Page
How is Infrastructure Hampering
Indonesia's Economic Development?
by : Mochamad Purnaegi Safron
Lack of adequate infrastructure
causes Indonesia's logistics costs to rise steeply, thus reducing the country's
competitiveness and attractiveness of the investment climate. According to data
published by the Indonesian Chamber of Commerce and Industry (Kadin Indonesia)
around 17 percent of a company's total expenditure in Indonesia is absorbed by
logistics costs. In peer regional economies this number lies below ten percent.
In particular transport costs are high; for land as well as sea. Despite
Indonesia's archipelagic geography, the country's sea transport is yet to be
developed substantially. Currently, sea transport is even more expensive
compared to land transport. The weak circumstances for fostering a conducive
inter- and intra-island trading network result in inflationarhy pressure on
domestic produced products. This partly explains the paradoxical situation that
sometimes domestic produced fruit is more expensive compared to imported
fruit. It also leads to substantial regional price differences. Rice or cement,
for example, are much more expensive in eastern Indonesia than in Java or
Sumatra due to extra costs that arise from point of production to end user. It
also means that Indonesian entrepreneurs are losing out on lucrative
opportunities as logistic problems (which includes transport, warehousing,
cargo consolidation, border clearance, distribution and payment systems) kills
or prevents certain businesses from expanding. One might assume that Indonesia
- being the world's largest archipelago and, as such, having large quantities
of waters as well as seas at its disposal - contains a flourishing seafood
business. However, it is far from flourishing, largely due to a lack of cold
storage transport. This same matter is hampering Indonesia's horticulture
businesses.
Indonesia is often plagued by
blackouts because of shortages in the country's electricity supply. Despite the
abundance of energy resources, Indonesia has a structural problem regarding the
public energy supply. Part of the problem is that state-owned electricity
distributor Perusahaan Listrik Negara (PLN), which has a monopoly on
electricity distribution in Indonesia, is heavily dependent on government
subsidies as the cost of production is higher compared to the fixed selling
price. This means that PLN loses money with each kilowatt-hour (kWh) of
electricity that is sold, if it was not supported by huge government subsidies.

To-do list
- a) Render this sentence from the article on Indonesia's infrastructure in Spanish: "Currently, sea transport is even more expensive compared to land transport."
- b) Write the next part of the article on Indonesia's infrastructure, picking up right after its final sentence.
The material placed after this point comes from a separate source, not from the article on Indonesia's infrastructure.

Records shown
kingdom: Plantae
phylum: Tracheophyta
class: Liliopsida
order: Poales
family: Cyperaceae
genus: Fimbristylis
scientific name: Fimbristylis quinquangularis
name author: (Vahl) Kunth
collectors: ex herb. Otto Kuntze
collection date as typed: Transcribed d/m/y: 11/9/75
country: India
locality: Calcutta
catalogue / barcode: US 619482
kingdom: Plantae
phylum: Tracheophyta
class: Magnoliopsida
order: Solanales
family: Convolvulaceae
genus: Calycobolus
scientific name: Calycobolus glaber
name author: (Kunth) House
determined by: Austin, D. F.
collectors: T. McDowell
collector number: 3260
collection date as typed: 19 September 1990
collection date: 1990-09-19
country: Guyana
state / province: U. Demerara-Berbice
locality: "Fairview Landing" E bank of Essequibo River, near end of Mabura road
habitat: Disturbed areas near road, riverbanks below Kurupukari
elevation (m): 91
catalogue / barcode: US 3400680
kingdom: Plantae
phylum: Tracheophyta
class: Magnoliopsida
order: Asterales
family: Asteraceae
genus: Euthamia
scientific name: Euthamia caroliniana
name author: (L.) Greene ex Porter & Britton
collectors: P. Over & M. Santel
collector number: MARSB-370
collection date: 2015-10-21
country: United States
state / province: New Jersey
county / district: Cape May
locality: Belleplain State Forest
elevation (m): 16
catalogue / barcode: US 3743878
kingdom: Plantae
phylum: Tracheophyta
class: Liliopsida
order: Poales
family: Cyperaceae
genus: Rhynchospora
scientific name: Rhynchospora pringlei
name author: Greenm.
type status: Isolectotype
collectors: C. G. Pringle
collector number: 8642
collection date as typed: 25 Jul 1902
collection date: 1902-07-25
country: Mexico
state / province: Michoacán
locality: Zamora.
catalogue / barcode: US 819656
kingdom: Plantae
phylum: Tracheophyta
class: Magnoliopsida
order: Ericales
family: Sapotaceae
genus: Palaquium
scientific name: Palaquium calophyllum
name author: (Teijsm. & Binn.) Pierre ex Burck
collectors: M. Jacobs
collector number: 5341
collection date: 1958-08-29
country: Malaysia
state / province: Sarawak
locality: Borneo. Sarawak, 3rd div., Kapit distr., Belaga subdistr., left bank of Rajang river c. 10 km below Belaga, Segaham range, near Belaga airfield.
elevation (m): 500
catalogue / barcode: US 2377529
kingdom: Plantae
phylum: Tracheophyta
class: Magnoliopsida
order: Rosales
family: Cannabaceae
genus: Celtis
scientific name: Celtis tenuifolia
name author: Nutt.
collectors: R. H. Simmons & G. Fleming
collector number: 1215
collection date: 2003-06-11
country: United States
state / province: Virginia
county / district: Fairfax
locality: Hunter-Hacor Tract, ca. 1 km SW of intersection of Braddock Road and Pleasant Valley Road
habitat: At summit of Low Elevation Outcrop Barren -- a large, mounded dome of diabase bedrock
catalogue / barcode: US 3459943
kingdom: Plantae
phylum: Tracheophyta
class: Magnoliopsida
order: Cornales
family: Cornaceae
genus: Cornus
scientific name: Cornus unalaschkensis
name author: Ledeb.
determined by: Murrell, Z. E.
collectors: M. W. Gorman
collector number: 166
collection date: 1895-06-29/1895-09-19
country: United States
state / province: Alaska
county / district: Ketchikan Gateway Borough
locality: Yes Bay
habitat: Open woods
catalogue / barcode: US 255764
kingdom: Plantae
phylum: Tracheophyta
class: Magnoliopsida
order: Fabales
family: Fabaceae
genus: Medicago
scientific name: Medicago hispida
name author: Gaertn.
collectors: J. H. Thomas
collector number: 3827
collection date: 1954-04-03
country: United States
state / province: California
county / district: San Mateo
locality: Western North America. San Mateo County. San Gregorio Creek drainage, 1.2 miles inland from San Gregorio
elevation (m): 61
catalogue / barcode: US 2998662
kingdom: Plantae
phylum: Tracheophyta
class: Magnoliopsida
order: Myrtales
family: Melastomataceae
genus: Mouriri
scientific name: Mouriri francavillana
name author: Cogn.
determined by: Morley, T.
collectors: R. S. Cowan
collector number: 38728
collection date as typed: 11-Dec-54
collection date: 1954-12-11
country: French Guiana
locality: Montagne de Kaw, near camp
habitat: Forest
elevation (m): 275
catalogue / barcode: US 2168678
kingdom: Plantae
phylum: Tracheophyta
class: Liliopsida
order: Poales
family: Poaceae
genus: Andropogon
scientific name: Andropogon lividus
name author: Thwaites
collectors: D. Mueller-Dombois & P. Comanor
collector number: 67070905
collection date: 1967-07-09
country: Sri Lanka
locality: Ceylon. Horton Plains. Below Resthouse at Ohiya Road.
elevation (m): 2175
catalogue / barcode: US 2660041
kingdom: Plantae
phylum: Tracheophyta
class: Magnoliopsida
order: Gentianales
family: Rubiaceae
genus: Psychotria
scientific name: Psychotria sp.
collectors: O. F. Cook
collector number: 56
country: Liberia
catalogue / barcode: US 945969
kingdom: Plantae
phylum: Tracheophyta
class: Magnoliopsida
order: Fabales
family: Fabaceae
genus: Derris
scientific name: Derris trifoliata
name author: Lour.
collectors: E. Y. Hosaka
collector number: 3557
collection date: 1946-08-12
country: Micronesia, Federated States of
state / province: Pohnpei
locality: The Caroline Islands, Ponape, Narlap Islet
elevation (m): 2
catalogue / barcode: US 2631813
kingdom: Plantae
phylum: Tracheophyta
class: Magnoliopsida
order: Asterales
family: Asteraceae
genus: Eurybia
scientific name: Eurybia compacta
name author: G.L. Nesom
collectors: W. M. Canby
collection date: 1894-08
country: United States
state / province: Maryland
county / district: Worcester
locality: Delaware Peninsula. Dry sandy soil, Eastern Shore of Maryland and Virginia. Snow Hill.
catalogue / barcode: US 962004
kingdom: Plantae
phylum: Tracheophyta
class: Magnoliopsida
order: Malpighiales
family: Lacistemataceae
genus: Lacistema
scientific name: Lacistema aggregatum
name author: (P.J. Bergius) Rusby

In response
- a) Actualmente, el transporte marítimo es incluso más caro en comparación con el transporte terrestre.

- b)
Thus, having had few financial resources for large-scale investments, energy
demand has outpaced energy supply in recent years. Currently, the government is
shifting its focus from (expensive) oil - fired power plants to the
establishment of new coal and gas fired plants. But it will still take some
time to ensure decent electricity supply throughout the country and, therefore,
will continue to hamper Indonesian businesses in the near future.
It should also be mentioned that the
lack of good-quality physical infrastructure in combination with weather
phenomenons (such as heavy tropical rainfall) or forces of nature (earthquakes)
can cause disruptions to the flow of goods and services. Indonesia is located
on the Pacific Ring of Fire and therefore has to absorb many earthquakes. But
even a relatively minor one can seriously damage the infrastructure.
Regarding (soft) social
infrastructure (such as the education system, healthcare and social welfare)
Indonesia also still has a long way to catch up. In order to provide a healthy
and skilled workforce, necessary to grow into an innovation-driven society,
these matters need to be resolved. The government has made new efforts in these
fields in recent years. A new healthcare system is about to be introduced
covering all Indonesians and spending on education has increased markedly.
However, as with physical infrastructure, there is usually more planning than
action as well as a gap between desired targets and accomplished results.
Why are Investments in
Infrastructure a Problem?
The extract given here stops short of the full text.